WHAT YOU NEED TO DO
Reproduce the text of every record below word for word, leaving out the pictures.

┌─ ENTRIES SUPPLIED

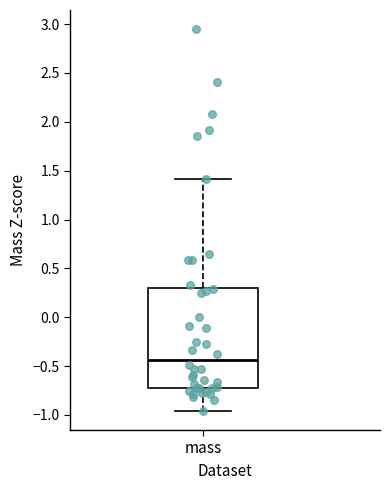

Transcribe this box plot: give where the median line is, the range the box spans, and where the two whiskers end, as read against the y-axis. The values are not printed on the chart, so give them approximately, as read against the axis.

median -0.45, box -0.70 to 0.30, whiskers -0.95 to 1.40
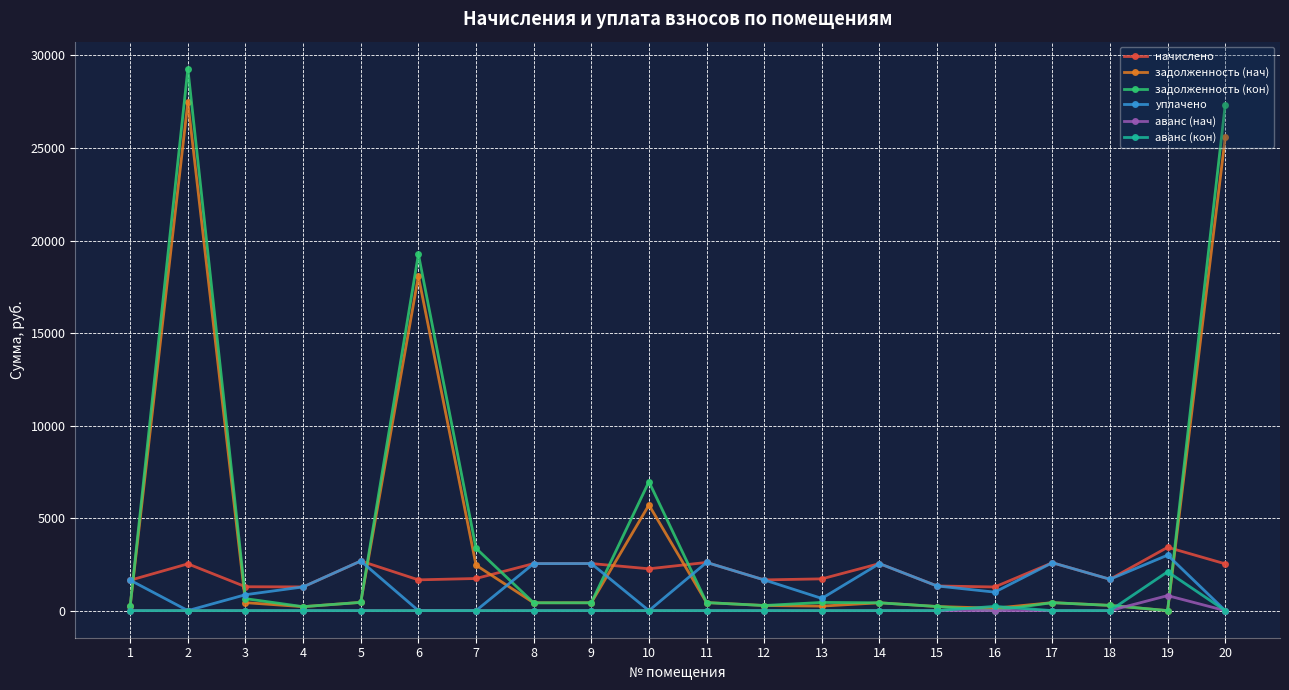

Which series has the widest spread of values?

задолженность (кон)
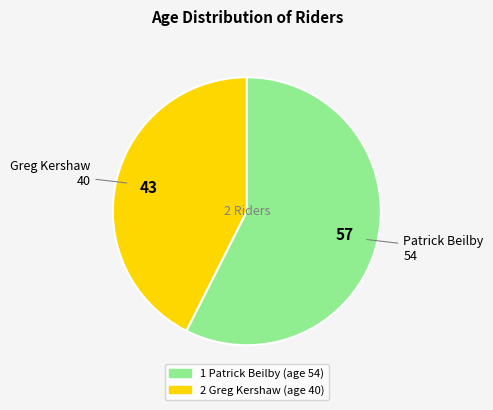

Count the number of slices in the pie.

2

└─

OUTPUT OF THE TASK
Transcribe this box plot: give where the median line is, the range the box spans, and where the two whiskers end, as read against the y-axis. The values are not printed on the chart, so give them approximately, as read against the axis.

median -0.45, box -0.70 to 0.30, whiskers -0.95 to 1.40

Which series has the widest spread of values?

задолженность (кон)

Count the number of slices in the pie.

2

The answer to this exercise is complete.